**Exercise:** Give back an exact copy of the lines below, from the first through the line with "Ecomil hữu cơ 1L"; please stop there.

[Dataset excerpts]
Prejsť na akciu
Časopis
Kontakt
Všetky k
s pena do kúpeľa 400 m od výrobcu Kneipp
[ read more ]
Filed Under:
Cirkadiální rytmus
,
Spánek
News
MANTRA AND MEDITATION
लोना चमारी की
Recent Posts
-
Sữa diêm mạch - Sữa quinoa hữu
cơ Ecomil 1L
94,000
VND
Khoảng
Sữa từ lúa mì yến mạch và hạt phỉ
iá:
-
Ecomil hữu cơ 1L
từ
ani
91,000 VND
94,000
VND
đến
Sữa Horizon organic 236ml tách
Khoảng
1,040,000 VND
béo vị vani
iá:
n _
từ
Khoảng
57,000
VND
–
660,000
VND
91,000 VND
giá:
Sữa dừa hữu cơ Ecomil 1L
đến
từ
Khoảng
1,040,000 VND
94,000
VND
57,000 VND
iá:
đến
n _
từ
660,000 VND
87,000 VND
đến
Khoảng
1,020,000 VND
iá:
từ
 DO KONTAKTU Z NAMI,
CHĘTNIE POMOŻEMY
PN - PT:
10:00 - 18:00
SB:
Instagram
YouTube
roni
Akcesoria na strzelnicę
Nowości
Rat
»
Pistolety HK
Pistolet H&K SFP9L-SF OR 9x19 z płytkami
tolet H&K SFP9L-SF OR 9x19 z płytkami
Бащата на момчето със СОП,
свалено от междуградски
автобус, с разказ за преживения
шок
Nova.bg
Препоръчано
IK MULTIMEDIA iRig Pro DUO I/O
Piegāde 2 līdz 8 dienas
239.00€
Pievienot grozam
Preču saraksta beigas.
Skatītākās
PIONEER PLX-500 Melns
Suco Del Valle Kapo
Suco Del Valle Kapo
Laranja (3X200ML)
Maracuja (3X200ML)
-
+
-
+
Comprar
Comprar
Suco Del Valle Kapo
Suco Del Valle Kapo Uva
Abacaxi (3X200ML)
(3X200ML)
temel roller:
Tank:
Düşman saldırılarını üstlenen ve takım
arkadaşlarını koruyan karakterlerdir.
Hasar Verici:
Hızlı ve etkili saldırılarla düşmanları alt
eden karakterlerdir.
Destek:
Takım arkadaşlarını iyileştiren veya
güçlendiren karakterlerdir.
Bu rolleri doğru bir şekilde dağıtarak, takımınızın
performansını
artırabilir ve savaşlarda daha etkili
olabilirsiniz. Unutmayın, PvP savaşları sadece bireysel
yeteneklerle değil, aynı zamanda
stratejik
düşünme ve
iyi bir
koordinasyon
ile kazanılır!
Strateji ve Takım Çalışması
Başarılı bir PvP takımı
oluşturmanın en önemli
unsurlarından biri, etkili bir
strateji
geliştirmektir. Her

**Task result:**
Prejsť na akciu
Časopis
Kontakt
Všetky k
s pena do kúpeľa 400 m od výrobcu Kneipp
[ read more ]
Filed Under:
Cirkadiální rytmus
,
Spánek
News
MANTRA AND MEDITATION
लोना चमारी की
Recent Posts
-
Sữa diêm mạch - Sữa quinoa hữu
cơ Ecomil 1L
94,000
VND
Khoảng
Sữa từ lúa mì yến mạch và hạt phỉ
iá:
-
Ecomil hữu cơ 1L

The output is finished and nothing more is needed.